Catholic League president Bill Donohue comments on the way film critics are responding to “October Baby,” a movie with a pro-life message that opens today:
The A.V. Club, an entertainment website, calls the film “propaganda for the already converted,” and the Detroit News brands it “indecent propaganda” (decent propaganda would be a pro-abortion movie). Similarly, the St. Paul Pioneer Press says the flick has “a lesson it wants to smash into our heads” (as opposed to being thoughtfully pro-abortion). But none can match Jeannette Catsoulis of the New York Times.

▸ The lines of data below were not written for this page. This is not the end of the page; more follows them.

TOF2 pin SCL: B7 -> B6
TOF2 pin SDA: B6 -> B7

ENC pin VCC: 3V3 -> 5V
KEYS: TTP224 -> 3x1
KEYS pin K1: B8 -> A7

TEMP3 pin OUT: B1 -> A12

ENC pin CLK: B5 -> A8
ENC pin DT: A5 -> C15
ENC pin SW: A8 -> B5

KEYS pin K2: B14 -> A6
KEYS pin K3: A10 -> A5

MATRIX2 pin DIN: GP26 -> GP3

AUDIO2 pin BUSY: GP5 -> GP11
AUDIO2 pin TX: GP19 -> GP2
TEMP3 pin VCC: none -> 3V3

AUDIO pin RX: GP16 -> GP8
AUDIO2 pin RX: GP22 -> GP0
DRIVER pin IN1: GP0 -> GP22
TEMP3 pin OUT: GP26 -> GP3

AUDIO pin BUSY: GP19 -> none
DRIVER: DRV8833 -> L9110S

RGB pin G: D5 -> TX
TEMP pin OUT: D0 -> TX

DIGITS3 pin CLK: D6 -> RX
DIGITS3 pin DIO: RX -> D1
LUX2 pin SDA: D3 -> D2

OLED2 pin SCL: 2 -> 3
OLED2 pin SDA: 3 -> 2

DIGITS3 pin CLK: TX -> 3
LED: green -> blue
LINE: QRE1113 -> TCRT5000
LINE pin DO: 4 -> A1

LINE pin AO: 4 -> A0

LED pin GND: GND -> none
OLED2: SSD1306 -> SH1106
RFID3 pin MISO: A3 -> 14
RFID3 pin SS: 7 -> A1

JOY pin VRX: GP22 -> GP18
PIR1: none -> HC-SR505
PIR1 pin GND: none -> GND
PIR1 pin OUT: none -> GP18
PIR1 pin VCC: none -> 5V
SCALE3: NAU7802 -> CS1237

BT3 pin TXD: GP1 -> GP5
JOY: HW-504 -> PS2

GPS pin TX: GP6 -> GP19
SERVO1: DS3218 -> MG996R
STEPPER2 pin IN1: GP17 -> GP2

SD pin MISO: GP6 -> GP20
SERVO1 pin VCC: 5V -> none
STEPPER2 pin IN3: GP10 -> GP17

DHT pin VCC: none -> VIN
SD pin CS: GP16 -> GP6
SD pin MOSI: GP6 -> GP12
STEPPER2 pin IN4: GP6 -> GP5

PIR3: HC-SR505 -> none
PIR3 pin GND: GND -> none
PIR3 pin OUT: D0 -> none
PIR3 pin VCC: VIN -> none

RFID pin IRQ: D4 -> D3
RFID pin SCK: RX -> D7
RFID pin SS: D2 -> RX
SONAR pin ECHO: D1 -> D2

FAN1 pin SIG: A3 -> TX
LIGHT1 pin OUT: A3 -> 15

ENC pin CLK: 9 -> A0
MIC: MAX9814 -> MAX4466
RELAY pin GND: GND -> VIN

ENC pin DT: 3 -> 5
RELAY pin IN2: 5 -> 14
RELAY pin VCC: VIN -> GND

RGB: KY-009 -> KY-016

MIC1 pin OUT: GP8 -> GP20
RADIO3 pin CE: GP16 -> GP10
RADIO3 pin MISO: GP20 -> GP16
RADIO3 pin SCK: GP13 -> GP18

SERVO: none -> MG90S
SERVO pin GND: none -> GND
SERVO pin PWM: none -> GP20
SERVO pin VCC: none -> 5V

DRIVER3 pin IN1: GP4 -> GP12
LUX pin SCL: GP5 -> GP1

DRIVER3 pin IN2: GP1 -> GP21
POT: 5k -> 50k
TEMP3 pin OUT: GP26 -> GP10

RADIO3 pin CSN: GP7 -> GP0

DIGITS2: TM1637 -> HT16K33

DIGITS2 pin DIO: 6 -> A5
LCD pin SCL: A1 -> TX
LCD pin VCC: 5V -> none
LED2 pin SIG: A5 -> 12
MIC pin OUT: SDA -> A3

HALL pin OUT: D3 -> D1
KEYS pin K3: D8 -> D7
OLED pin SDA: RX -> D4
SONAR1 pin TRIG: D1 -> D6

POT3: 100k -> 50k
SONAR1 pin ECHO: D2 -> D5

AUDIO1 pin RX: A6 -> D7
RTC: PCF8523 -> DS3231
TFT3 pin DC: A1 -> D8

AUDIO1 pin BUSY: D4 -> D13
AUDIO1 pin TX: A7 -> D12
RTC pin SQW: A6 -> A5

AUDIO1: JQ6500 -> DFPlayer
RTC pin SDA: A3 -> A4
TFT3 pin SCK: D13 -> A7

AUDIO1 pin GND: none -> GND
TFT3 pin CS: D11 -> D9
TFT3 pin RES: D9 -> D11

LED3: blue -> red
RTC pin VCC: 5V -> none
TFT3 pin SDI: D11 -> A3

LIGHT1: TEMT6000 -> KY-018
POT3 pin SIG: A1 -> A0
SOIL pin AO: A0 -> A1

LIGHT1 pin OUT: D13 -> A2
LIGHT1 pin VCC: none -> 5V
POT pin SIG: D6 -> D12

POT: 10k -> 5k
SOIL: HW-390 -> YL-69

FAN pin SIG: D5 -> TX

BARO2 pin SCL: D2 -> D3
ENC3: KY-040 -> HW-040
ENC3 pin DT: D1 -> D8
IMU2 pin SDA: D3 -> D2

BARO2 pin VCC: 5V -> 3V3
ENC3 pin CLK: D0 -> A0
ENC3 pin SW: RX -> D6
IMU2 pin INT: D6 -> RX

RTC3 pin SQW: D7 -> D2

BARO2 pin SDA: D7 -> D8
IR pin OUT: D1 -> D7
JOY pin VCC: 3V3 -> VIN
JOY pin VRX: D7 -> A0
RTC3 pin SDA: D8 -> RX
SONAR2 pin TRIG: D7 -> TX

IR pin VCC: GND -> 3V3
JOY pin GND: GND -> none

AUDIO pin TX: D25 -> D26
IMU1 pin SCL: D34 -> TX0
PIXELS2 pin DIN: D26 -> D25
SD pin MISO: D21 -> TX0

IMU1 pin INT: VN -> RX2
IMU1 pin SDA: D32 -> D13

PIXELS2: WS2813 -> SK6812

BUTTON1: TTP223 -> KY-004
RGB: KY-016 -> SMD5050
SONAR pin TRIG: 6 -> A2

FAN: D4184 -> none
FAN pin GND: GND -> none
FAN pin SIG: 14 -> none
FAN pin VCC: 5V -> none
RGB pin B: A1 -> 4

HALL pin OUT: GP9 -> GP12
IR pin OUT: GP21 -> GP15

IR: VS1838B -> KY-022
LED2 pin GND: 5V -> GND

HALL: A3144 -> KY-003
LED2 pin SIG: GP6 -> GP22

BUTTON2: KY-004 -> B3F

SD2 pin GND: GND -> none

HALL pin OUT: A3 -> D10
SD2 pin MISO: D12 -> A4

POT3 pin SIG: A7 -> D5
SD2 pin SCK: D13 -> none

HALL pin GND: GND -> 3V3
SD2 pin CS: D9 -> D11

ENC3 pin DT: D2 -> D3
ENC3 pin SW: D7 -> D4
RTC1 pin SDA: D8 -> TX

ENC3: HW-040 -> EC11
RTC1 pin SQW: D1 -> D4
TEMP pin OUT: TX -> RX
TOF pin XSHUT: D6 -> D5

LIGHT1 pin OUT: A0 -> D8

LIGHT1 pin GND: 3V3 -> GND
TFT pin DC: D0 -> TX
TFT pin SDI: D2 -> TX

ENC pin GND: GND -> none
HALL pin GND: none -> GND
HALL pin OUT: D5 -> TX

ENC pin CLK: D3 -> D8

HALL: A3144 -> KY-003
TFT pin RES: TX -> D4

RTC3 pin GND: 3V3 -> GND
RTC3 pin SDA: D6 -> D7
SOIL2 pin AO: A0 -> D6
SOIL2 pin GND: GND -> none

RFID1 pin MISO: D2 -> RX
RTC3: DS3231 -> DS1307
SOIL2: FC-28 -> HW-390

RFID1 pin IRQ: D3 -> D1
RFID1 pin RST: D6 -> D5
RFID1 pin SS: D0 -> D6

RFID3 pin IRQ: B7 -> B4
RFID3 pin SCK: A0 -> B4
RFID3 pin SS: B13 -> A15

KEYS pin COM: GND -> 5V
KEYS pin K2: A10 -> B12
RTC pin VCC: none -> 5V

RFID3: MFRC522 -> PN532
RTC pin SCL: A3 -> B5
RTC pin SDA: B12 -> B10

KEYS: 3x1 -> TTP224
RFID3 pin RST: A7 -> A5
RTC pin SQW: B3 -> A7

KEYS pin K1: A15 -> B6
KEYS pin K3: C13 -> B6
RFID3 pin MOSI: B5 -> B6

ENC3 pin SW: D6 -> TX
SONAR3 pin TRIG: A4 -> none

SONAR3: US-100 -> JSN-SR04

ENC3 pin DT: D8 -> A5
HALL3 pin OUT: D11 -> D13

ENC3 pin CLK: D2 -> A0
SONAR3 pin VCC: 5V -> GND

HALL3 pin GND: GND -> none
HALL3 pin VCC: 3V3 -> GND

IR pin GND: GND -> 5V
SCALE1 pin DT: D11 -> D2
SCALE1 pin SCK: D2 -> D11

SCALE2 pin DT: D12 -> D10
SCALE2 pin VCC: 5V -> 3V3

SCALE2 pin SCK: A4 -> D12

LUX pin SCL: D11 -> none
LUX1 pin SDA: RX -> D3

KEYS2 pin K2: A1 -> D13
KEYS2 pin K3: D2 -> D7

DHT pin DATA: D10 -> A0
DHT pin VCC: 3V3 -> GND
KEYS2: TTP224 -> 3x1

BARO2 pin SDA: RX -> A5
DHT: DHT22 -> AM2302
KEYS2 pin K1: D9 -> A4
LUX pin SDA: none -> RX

Catsoulis says that “at its core” the movie is “like the bloodied placards brandished by demonstrators outside women’s health clinics.” Indeed, it is meant to foster “guilt and fear.” Referring to the moving comments by Jasmine Guy, who plays the role of an abortion assistant, Catsoulis says her remarks are analogous to “a gory portrait of fetal mutilation and maternal distress.” Not only that, but get this: the purpose of Guy’s comments is to “terrify young women—and fits right in with proposed state laws that increasingly turn the screws on a woman’s dominion over her reproductive system.” Wow! Then she really goes ballistic: she exclaims that despite the movie’s message, “abortion is not a crime, no matter how fervently some people continue to wish that it were.”
All of this in a 319-word movie review! Catsoulis is obviously frustrated that she is not an op-ed writer; this explains why she writes them anyway while supposedly doing a movie review. In any event, it would be helpful to know why she reacted with such hysteria to a pro-life movie. One thing it does prove: a movie is not just a movie (every time I complain about a Catholic-bashing film I’m told to beg off—it’s just a movie).
The Los Angeles Times’ Gary Goldstein was quite fair when he said the “poignancy is hard to deny whatever side of the abortion debate you fall on.” I would go further: it is exceptional and deserves a wide audience.